* **EXERCISE DIRECTIONS**
Retype the records below exactly as they appear, but leave out any pictures.

* **MATERIAL FOR THIS EXERCISE**
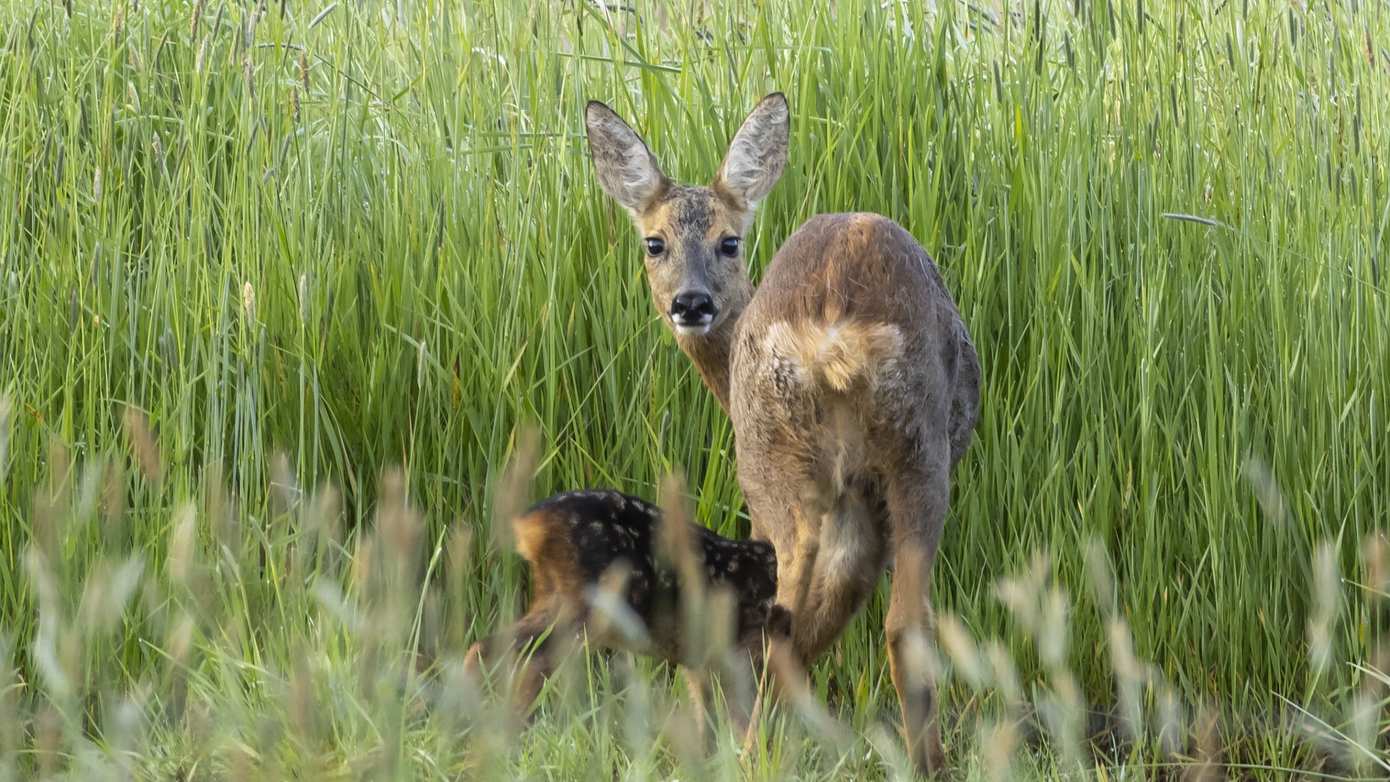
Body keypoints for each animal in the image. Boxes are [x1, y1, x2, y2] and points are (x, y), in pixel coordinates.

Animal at [583, 95, 978, 772]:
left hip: (778, 466)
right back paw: (921, 762)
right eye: (654, 242)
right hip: (912, 457)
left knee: (786, 617)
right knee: (903, 622)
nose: (691, 303)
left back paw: (754, 752)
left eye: (729, 240)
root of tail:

* **RESULT OF THIS TASK**
Body keypoints for each animal in the image. Boxes are [x1, y1, x2, y2] and points are (x, y), in pixel coordinates.

Animal at [583, 95, 978, 772]:
left hip: (778, 466)
right back paw: (921, 762)
right eye: (654, 242)
right hip: (912, 457)
left knee: (786, 617)
right knee: (903, 622)
nose: (691, 303)
left back paw: (754, 752)
left eye: (729, 240)
root of tail:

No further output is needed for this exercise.